When nodular or polypoid mucosal thickening is present on colonoscopy, it can be misdiagnosed as colorectal cancer due to similar morphology[1]. Colonoscopy offers the advantage of biopsy, but misdiagnosis can still occur in cases of limited biopsy depth and not enough sampling[1]. When treating CCP, the aim is to relieve symptoms depending on how severe they are[1]. Conservative treatment with a high-fibre diet and lifestyle modifications is considered as a first-line treatment to avoid constipation and straining during defecation that precipitate mucosal defects. However, conservative treatment is often ineffective, and surgery is required in severe cases of bowel obstruction, rectal prolapse and bleeding[9]. Endoscopic submucosal dissection has been mostly used in recent years as it offers the advantages of speedy recovery, minimal trauma and preservation of colonic integrity[1].

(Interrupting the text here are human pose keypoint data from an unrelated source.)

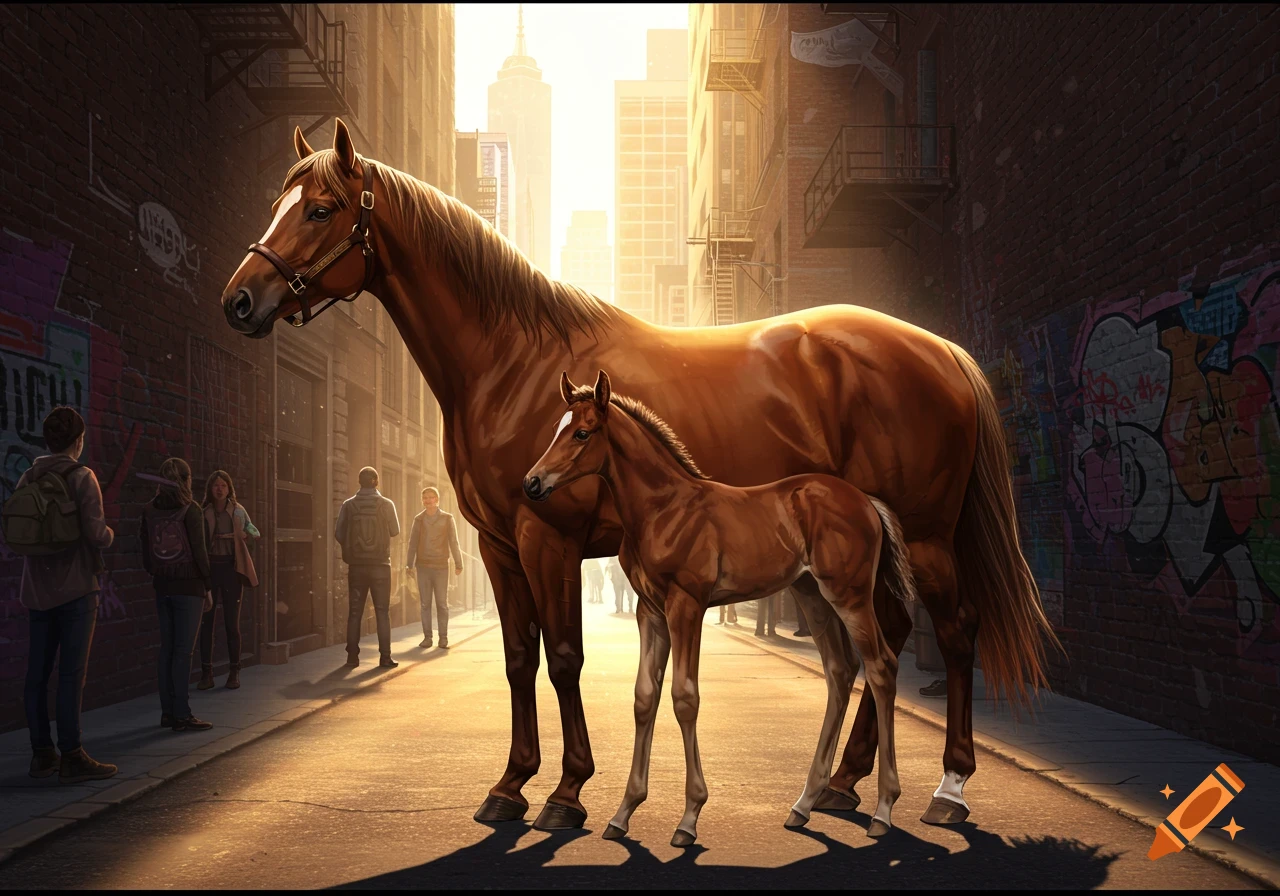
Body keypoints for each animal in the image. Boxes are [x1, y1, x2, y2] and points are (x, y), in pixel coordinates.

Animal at [524, 370, 918, 846]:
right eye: (555, 430)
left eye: (582, 432)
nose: (532, 483)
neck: (662, 509)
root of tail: (866, 501)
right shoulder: (649, 612)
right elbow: (644, 697)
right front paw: (622, 814)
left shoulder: (686, 605)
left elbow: (684, 697)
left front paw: (689, 818)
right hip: (812, 594)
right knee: (841, 672)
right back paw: (803, 805)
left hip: (850, 595)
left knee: (880, 667)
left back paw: (883, 810)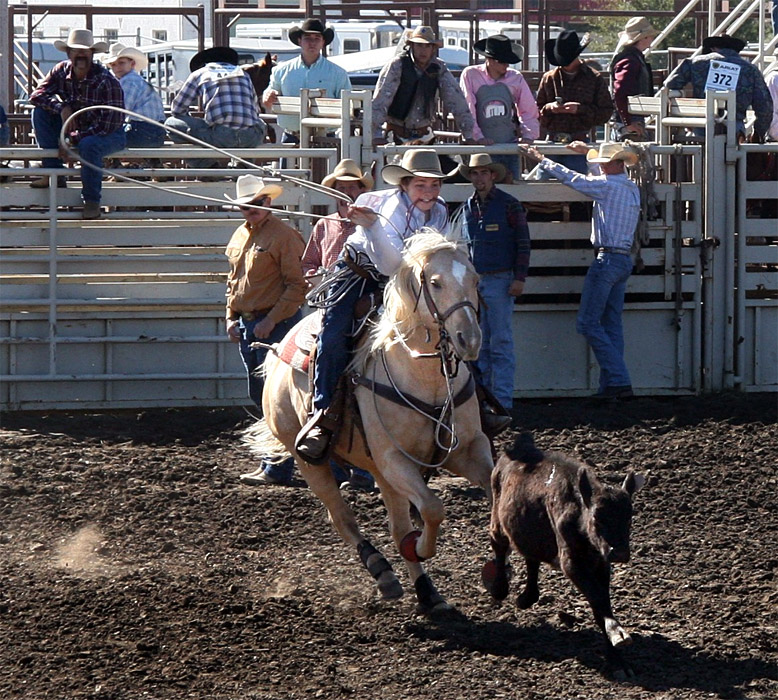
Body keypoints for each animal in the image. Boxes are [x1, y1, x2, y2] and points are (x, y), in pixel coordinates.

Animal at [249, 231, 492, 612]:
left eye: (475, 280)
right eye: (435, 283)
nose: (470, 339)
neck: (426, 379)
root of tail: (277, 350)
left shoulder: (467, 450)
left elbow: (494, 492)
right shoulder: (394, 459)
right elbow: (433, 509)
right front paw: (420, 547)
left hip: (379, 470)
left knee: (393, 524)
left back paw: (427, 593)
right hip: (310, 460)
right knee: (342, 517)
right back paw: (385, 572)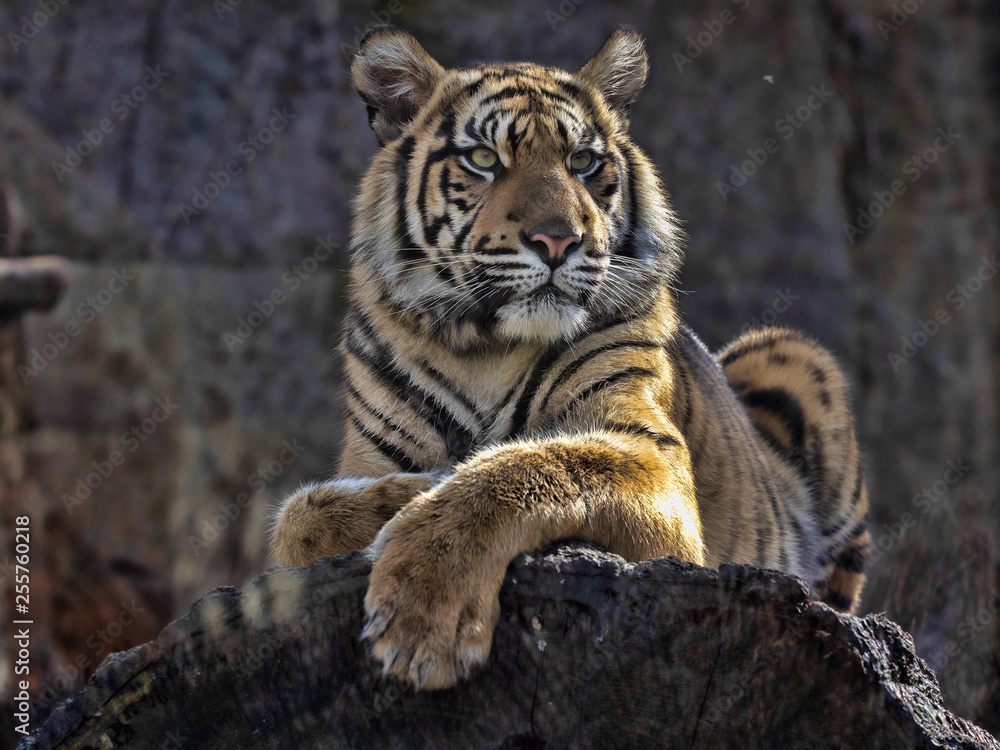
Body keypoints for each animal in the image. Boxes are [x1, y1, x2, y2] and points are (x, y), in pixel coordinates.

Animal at [269, 24, 870, 691]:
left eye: (583, 161)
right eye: (484, 160)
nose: (559, 241)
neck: (484, 348)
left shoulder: (651, 454)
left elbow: (530, 467)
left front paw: (422, 618)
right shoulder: (369, 457)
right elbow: (297, 518)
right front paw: (405, 499)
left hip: (793, 353)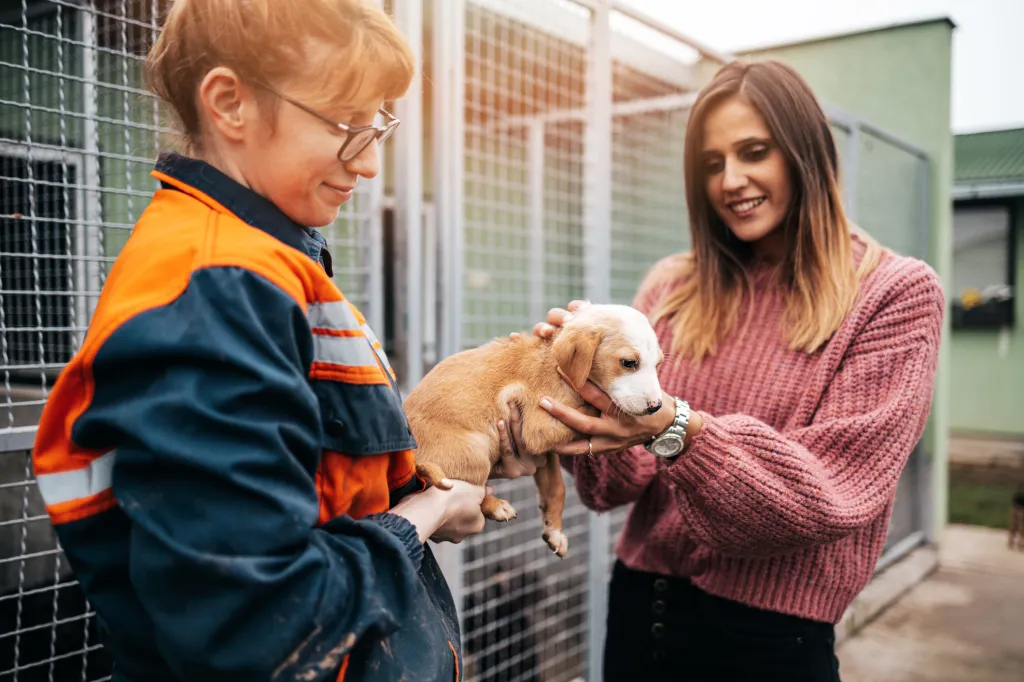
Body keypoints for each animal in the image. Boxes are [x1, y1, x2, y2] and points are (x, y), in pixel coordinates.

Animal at [401, 301, 663, 557]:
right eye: (629, 363)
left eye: (658, 364)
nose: (657, 407)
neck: (557, 366)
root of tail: (415, 461)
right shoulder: (540, 426)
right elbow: (593, 410)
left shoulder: (543, 450)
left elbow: (556, 486)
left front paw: (554, 530)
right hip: (476, 450)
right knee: (466, 490)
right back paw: (495, 506)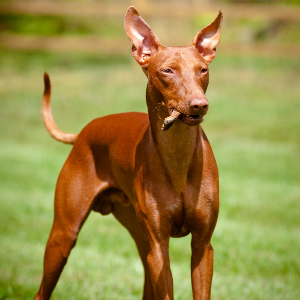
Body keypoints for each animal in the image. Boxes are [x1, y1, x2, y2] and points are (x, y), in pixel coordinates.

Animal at [34, 7, 223, 300]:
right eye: (167, 70)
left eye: (203, 70)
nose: (199, 105)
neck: (178, 159)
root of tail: (84, 131)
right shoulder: (159, 247)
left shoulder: (203, 246)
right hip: (64, 235)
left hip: (140, 239)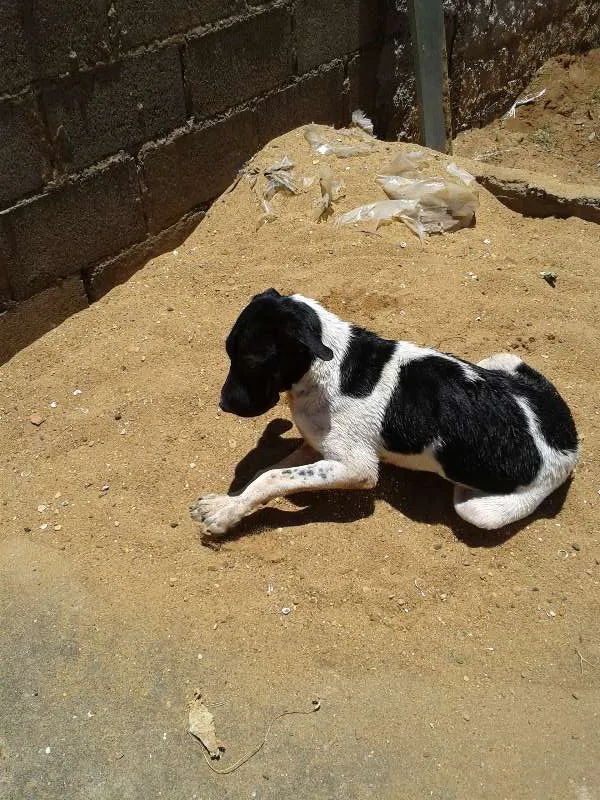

This case is one of the few in medical literature to highlight the direct association between laparoscopic appendectomy and CCP, previously discussed in the literature as a complication post-appendectomy in the American Journal of Gastroenterology[3].
CONCLUSION
In conclusion, it is important to recognise CCP as a potential imitator of several gastrointestinal pathologies. Keeping it on the differential is of benefit to the patient, as this optimises treatment and limits unnecessary interventions. This is especially important in appendectomy patients, as this is a relatively common procedure where CCP might be under-reported due to a lack of clear margins of diagnosis. Further studies are needed to clearly identify and differentiate CCP from other, similar manifestations.
Footnotes
Conflicts of Interests: The Authors declare that there are no competing interests.
Patient Consent: A signed written informed consent was obtained from the patient prior to writing the manuscript attesting permission to publish the clinical history.